Saved entries:
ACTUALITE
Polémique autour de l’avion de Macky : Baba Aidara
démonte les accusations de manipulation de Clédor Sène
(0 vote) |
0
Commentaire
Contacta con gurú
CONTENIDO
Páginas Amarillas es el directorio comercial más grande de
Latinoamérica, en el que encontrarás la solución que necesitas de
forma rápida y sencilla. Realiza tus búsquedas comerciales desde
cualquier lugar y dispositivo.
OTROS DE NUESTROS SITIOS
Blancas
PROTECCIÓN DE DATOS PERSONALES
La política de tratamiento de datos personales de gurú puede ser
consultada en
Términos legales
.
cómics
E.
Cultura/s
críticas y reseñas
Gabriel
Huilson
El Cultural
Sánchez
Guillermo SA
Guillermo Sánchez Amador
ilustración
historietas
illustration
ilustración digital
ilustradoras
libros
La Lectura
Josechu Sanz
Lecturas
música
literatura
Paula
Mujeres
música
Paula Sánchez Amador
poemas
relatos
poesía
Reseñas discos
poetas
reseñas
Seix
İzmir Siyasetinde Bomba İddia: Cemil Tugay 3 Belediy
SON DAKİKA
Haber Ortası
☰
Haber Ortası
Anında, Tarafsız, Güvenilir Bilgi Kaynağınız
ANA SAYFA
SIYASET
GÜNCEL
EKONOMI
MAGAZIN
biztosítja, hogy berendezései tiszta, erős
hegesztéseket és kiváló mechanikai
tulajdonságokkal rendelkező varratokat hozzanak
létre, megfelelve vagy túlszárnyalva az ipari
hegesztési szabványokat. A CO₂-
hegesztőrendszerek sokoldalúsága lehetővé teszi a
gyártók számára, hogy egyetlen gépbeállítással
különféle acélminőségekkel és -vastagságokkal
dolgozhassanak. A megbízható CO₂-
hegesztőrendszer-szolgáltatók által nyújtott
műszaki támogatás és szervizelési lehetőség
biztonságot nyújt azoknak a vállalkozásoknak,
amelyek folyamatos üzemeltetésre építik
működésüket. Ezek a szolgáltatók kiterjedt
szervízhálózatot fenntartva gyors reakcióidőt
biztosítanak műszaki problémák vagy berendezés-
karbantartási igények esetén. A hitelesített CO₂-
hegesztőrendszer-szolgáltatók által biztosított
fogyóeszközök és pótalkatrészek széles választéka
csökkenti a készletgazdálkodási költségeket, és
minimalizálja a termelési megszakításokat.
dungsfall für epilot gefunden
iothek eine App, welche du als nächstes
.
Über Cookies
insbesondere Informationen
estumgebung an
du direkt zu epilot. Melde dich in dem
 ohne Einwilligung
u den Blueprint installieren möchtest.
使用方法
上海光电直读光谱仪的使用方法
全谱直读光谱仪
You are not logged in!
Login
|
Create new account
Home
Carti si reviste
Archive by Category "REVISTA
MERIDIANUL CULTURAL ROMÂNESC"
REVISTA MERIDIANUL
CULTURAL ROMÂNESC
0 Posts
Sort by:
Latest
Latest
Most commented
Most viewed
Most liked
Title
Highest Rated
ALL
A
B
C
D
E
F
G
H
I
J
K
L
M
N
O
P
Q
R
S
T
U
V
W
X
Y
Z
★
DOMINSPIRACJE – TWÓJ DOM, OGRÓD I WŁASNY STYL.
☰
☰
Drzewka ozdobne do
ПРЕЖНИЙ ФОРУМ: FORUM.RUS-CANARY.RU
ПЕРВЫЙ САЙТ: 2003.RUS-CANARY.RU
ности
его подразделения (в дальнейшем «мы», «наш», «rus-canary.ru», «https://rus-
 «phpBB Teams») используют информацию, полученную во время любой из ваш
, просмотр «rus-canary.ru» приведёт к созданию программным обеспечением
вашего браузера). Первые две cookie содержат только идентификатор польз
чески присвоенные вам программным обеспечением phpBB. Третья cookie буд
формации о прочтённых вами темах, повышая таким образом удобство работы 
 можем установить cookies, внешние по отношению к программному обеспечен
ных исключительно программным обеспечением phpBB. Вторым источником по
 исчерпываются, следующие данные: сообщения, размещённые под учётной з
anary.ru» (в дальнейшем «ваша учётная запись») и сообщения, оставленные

§ **WRITTEN TASK**
Lines in the records above that carry the word "Guillermo" are to be located and copied.

§ **ANSWER AREA**
Guillermo SA
Guillermo Sánchez Amador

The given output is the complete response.